Don’t let the name fool you, this is no standard reference book with stock images, rather, a stunning visual guide to over two thousand species, indexed scientifically, and ordered into five sections: Whole, Flock, Coexistence, Hybrid, and Appearance. The composition and photography is outstanding, and in many cases, the richness of colour on the page is striking. Use of unexpected (or unknown) plants, with parts of the plant you don’t typically see integrated into the arrangement, make for fascinating visuals.

This remarkable “encyclopedia” is equally at home with a lover of nature, art, flowers, or photography; but by opening it up, you’ll certainly appreciate the combination of all of these aspects.

$85, available at Lars Müller Publishers

Oak by Stephen Taylor

Oak is artist Stephen Taylor’s three year study of a single, 250-year-old oak tree that stands in Essex, England.
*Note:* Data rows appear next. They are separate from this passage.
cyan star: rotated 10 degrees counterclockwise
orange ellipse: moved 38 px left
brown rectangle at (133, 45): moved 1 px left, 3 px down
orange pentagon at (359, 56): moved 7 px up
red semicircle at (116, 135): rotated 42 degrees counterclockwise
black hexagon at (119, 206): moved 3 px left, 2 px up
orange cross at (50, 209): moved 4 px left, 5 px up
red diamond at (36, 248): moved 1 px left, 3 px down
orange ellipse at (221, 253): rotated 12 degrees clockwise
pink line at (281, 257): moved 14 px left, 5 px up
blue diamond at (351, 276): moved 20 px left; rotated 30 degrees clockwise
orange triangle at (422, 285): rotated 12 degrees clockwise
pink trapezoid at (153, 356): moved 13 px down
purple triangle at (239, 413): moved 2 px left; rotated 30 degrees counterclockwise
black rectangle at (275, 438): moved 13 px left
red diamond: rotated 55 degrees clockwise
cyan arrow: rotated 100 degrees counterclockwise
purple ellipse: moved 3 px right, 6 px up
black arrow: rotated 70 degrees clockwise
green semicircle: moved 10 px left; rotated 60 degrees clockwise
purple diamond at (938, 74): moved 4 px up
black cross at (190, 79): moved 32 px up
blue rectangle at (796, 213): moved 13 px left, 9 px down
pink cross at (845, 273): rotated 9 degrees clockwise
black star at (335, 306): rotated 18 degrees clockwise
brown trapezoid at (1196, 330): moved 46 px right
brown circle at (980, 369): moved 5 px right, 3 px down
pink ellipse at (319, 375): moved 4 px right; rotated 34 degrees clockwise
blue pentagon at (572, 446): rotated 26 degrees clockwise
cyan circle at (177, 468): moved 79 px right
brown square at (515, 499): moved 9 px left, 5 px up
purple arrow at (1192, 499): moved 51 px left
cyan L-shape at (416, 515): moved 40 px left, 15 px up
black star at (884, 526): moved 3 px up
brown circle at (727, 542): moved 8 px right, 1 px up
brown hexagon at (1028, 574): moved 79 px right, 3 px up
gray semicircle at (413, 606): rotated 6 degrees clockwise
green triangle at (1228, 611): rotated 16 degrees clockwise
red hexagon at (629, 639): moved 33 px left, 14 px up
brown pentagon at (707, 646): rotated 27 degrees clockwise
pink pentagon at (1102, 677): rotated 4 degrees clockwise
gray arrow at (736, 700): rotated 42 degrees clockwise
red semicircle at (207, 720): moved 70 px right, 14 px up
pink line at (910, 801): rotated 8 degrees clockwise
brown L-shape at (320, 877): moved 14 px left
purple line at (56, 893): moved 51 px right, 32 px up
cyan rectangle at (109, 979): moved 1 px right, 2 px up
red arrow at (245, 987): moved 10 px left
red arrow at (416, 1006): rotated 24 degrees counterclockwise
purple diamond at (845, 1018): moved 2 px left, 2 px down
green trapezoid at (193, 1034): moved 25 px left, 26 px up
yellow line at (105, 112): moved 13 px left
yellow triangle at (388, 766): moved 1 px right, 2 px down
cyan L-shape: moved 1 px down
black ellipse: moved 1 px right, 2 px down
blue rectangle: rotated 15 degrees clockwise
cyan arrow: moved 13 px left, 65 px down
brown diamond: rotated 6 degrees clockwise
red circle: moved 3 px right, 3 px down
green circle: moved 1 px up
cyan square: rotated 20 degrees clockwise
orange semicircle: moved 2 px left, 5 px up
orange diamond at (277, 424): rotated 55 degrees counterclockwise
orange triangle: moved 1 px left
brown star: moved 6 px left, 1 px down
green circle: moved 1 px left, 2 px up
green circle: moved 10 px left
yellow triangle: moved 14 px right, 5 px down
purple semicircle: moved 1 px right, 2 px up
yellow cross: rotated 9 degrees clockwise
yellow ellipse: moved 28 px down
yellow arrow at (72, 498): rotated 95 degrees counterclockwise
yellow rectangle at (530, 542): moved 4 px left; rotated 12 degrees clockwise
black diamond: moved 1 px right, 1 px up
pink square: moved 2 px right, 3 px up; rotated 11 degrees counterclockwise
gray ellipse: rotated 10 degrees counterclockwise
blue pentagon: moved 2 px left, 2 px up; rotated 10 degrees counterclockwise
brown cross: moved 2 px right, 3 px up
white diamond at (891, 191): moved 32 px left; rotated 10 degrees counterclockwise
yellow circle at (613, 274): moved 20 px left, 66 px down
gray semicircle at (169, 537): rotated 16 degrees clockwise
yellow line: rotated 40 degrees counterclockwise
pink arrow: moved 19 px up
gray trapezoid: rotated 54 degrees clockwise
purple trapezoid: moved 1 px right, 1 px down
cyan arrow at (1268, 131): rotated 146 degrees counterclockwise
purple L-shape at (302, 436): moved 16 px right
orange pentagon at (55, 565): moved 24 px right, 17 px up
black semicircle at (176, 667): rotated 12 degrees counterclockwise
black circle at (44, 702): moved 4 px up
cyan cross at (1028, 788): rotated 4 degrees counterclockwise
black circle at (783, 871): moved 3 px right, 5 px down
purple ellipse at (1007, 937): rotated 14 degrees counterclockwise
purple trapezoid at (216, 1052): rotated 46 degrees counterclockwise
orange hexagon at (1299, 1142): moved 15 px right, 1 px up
Shortly after the deaths of his mother and close friend, Taylor focused on producing multiple paintings of this oak tree over a three year period, in as many conditions as nature provided, changing seasons, and changing light. Not only is this an elegant project in observation and contemplation, but Taylor’s words and images leave the reader with a sense of appreciation for nature and its strength, as well as the artist’s process.

It’s also worth noting that Oak includes a forward by the brilliant Alain de Botton, with whom Taylor worked on The Pleasures and Sorrows of Work.

Woodcut by Bryan Nash Gill

Bryan Nash Gill is a Connecticut-based artist who creates relief prints from cross sections of fallen or damaged wood, as well as tree’s burls, knots, and branches. In his book Woodcut, Gill’s large-scale prints are reproduced in a more humble format, on handsome matte-finish paper. The detailed prints are not only mesmerizing, but serve as a recorded history of each tree’s life. As children, we often find trees fascinating, from their grandeur to the science of their rings; in this book, the poignancy of a tree’s story is revisited and honored through the artist’s craft.

In addition to an eloquent introduction by Verlyn Klinkenborg, the book also allows Gill to describe the labor-intensive, often difficult printmaking process he employs.